After getting the video going on an eMac (so I have it right at hand for reference purposes), I spread out a terrycloth towel to hold the MBP, the components, the tools, and the screws. Then I set to work. Seems I'm in luck. Thanks to my now-expired AppleCare contract, about which I've written previously, the pros at the Apple Store have opened my MBP up twice over the past 16 months, replacing just about everything except the keyboard and the screen. As a result, the machine has gotten somewhat accustomed to getting disassembled and put back together again, as machines do. None of the screws or connecting cables are frozen. Installing the Seagate SSD and closing up the patient after this transplant surgery takes me all of 40 minutes.
Step 2: The trial run.
Taking a deep breath, I fire it up. A blinking question mark appears on the screen. Inserting my Snow Leopard Installer disk, I reboot, holding down C, and, using Disk Utility, go through the process of formatting the new drive, then installing the OS -- about an hour for both procedures.

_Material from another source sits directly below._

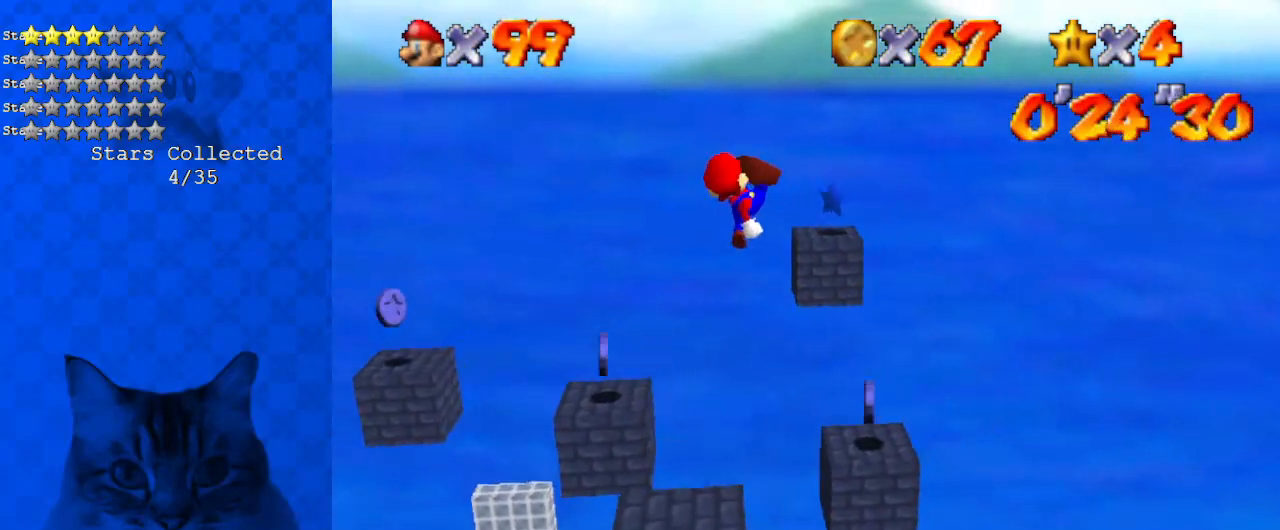
{"keys": ["d", "left"], "events": [[33, "ctrl", "up"], [33, "shift", "up"], [67, "right", "down"], [234, "d", "down"], [234, "right", "up"], [267, "d", "up"], [267, "up", "up"], [367, "d", "down"], [367, "left", "down"]]}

Next I update the firmware, which involves downloading a bootable CD ISO image from the Seagate site, burning a bootable CD therewith, then booting up in DOS from that CD and following the instructions for firmware update. None of this is self-explanatory (my review unit came with no instructions), but with the assistance of some online instructions at the Seagate site and a call to MER's editor -- who reminds me that it's a good idea to check periodically for updates on any firmware -- I figure it out. Big blue letters across my screen eventually spell out SUCCESS, and I shut the MBP down.
After which comes booting up to see if it all works. Apparently I've done it right. Wham! I'm on my MBP's desktop faster than ever before. Indeed, this is the quickest start-up I've experienced on any Mac. After that, I connect my ioSafe, set Time Machine going on a restore operation, and go to bed. About an hour and 40 minutes later, according to Time Machine, I have all my data -- about 150 GB worth -- on the new Seagate drive. (To be continued.)